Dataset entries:

○ ○ ○ ○ ○

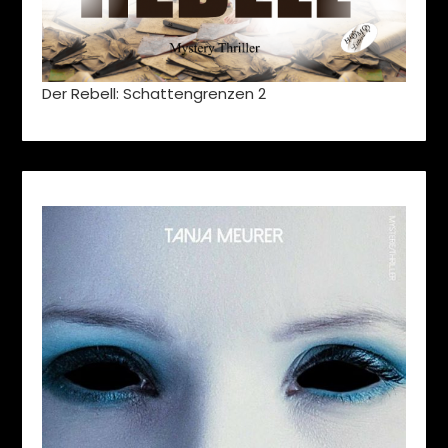
Der Rebell: Schattengrenzen 2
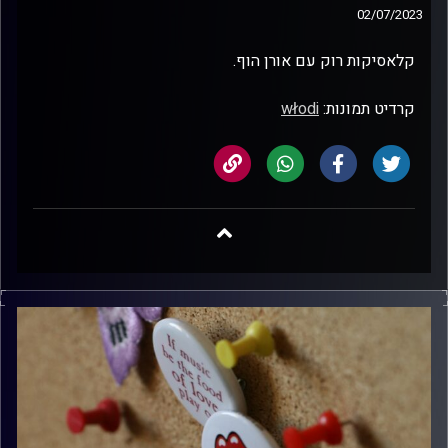
02/07/2023
קלאסיקות רוק עם אורן הוף.
קרדיט תמונות:
włodi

○ ○ ○ ○ ○

> [Exercise prompt] Hand back the records above exactly as they are, pictures excluded.

> [Solution to this problem]
Der Rebell: Schattengrenzen 2
02/07/2023
קלאסיקות רוק עם אורן הוף.
קרדיט תמונות:
włodi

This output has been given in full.